━━━ Given information ━━━
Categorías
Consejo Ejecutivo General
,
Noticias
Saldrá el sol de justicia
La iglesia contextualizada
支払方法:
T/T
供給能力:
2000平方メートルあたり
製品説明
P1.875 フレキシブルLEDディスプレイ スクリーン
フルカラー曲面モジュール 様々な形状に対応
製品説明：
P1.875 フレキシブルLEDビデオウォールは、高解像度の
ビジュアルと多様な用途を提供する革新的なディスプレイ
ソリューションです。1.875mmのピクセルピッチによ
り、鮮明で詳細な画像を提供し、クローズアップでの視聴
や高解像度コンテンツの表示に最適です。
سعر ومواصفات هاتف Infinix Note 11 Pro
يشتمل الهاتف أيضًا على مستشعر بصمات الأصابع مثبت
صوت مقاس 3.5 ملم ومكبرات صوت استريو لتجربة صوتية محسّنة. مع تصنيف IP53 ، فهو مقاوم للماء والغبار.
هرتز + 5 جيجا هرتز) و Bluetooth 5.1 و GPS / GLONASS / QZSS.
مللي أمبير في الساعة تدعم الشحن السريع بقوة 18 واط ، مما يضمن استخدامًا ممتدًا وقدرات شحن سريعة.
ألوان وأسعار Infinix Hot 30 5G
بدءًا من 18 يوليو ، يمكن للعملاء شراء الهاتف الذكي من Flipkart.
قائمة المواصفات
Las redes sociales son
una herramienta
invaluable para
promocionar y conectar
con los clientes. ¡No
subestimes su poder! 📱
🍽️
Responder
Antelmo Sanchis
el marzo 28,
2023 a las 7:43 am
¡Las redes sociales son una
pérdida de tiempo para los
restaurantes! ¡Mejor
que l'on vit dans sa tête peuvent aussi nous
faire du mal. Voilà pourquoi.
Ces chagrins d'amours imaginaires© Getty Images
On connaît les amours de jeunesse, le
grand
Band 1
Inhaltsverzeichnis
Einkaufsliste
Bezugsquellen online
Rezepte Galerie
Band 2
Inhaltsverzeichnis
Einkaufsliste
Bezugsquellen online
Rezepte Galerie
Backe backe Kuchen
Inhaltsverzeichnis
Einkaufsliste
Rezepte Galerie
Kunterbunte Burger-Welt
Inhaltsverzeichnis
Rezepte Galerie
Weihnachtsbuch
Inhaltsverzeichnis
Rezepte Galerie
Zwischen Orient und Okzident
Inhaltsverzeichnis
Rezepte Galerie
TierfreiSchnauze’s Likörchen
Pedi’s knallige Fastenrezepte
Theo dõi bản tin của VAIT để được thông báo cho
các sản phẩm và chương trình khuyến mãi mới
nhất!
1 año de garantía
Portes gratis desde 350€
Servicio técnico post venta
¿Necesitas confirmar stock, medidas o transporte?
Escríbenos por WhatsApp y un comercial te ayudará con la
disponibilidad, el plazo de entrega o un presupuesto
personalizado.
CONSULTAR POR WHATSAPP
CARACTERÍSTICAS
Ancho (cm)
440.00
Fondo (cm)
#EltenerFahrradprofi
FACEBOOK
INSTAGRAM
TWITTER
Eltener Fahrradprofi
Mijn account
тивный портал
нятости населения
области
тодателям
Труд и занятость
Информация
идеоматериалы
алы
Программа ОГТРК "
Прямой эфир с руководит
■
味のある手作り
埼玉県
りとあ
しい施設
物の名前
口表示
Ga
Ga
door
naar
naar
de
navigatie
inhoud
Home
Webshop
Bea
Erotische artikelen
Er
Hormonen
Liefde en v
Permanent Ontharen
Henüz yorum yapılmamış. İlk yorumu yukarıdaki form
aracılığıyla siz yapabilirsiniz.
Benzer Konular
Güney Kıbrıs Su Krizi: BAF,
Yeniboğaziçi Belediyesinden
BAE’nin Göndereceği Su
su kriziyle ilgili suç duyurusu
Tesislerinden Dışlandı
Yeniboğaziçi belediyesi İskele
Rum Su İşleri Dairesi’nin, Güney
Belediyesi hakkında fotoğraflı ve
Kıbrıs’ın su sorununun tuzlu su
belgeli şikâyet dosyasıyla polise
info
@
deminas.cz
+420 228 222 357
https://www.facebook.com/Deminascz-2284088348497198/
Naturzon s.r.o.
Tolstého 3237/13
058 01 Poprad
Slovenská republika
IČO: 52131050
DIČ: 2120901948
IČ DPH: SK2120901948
━━━
■ **Requirement**: Write out only the lines from the one containing "aracılığıyla siz yapabilirsiniz." through the end of the listing above, exactly as they stand.

■ **Response to this exercise**:
aracılığıyla siz yapabilirsiniz.
Benzer Konular
Güney Kıbrıs Su Krizi: BAF,
Yeniboğaziçi Belediyesinden
BAE’nin Göndereceği Su
su kriziyle ilgili suç duyurusu
Tesislerinden Dışlandı
Yeniboğaziçi belediyesi İskele
Rum Su İşleri Dairesi’nin, Güney
Belediyesi hakkında fotoğraflı ve
Kıbrıs’ın su sorununun tuzlu su
belgeli şikâyet dosyasıyla polise
info
@
deminas.cz
+420 228 222 357
https://www.facebook.com/Deminascz-2284088348497198/
Naturzon s.r.o.
Tolstého 3237/13
058 01 Poprad
Slovenská republika
IČO: 52131050
DIČ: 2120901948
IČ DPH: SK2120901948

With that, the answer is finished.